Re: [Hyperledger Project TSC] Hyperledger Release Taxonomy v0.1
Christopher B Ferris <chrisfer@...>
Sorry for not chiming in earlier... vacation will do that to ya (lose track of emails you intended to reply to).
Why not use semver . I like the approach that Brian suggested, but I worry that we'd have to explain to the world.
So, this would be aligned with Brian's suggestion but we would use the terms in the release identifier.
Rather than focus on release numbering to signify the alpha or beta, just append the -alpha -beta -rcN qualifier.
This gives us better flexibility over what we consider to be a release. Seems to me that we should be able to have a number of
releases that are backwardly compatible. Using semver allows us to ascertain backwards compatibility in an automated manner.
IBM Distinguished Engineer, CTO Open Technology
IBM Cloud, Open Technologies
phone: +1 508 667 0402
-----hyperledger-tsc-bounces@... wrote: -----To: hyperledger-tsc@...
From: Brian Behlendorf via hyperledger-tsc
Sent by: hyperledger-tsc-bounces@...
Date: 07/14/2016 08:15AM
Subject: Re: [Hyperledger Project TSC] Hyperledger Release Taxonomy v0.1
On 06/23/2016 01:58 AM, Baohua Yang wrote:
use "x.y-[alpha, beta, rc]-z" for tracking special release tag.I've modified my proposal to include this numbering scheme as an
alternative; on the call today we should pick one.

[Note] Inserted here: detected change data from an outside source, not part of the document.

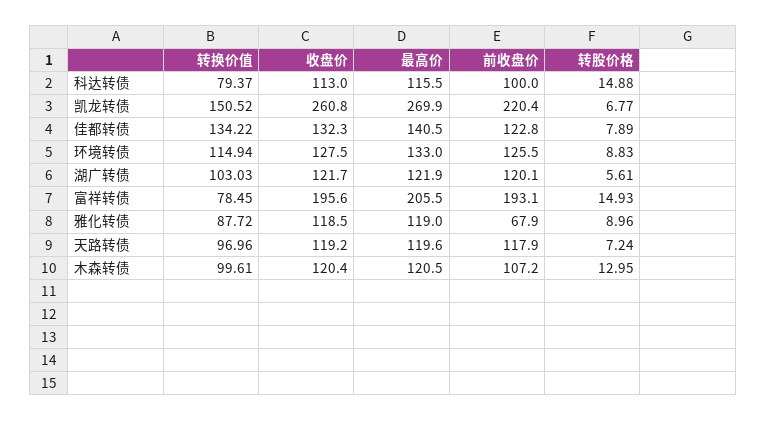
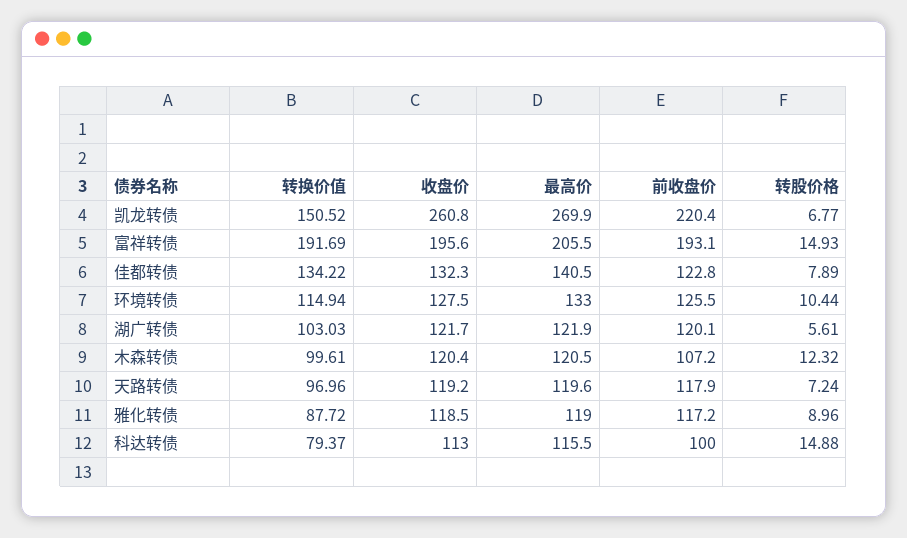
转股价格, 环境转债: 8.83 -> 10.44
转换价值, 富祥转债: 78.45 -> 191.69
前收盘价, 雅化转债: 67.9 -> 117.2
转股价格, 木森转债: 12.95 -> 12.32

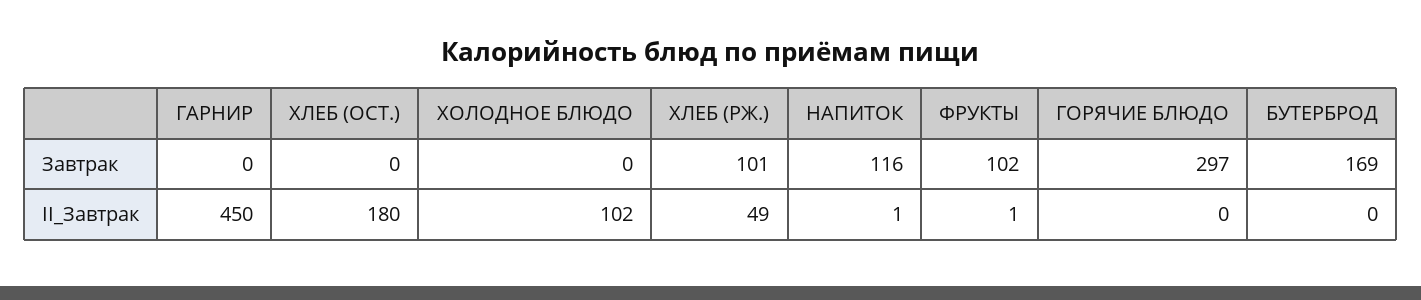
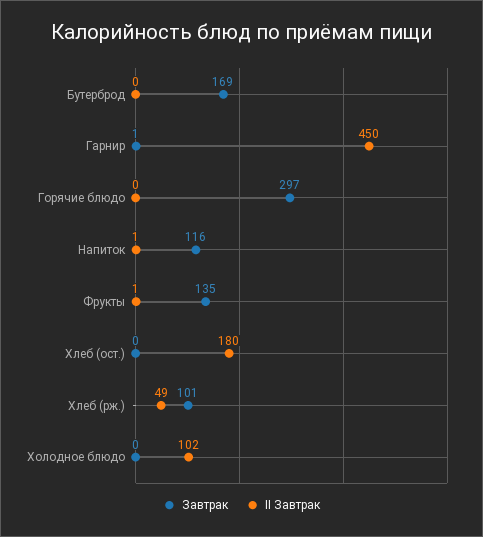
Завтрак, ГАРНИР: 0 -> 1
Завтрак, ФРУКТЫ: 102 -> 135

On 06/23/2016 08:17 AM, Elisha Kendagor via hyperledger-tsc wrote:
> It looks good. When a branch occurs does the branched off build
continue to iterate forward?
> Such that 1.0.1, 1.1.1,1.0.2, 1.1.2 continue running in parallel? I
would like to propose a more converged versioning so that once 1.1.x
which appears newer than 1.0.x branches out, then 1.0.x and other lower
branched versions have only critical fixes which get merged into the
higher branched versions and if necessary have an overall even higher
conversion branch where the lower branches converge into, so that 1.0.x,
1.1.x, 1.2.x converge into perhaps 2.0.x. I hope that makes sense 😊.
Yes, they'd run in parallel until such time as the developers decide to
EOL a particular branch. So for example a critical security issue that
affects 1.1.22 (older) and 1.2.3 (newer) would necessitate a 1.1.23 and
a 1.2.4. Generally you don't converge the tail end of those branches,
you just gradually give them fewer and fewer fixes, though any branch
not yet explicitly EOL'd should have any security-related fix applied
unless it requires major refactoring and risk. I suspect our customers
will tend to demand LTS (long-term support) branches like Ubuntu has.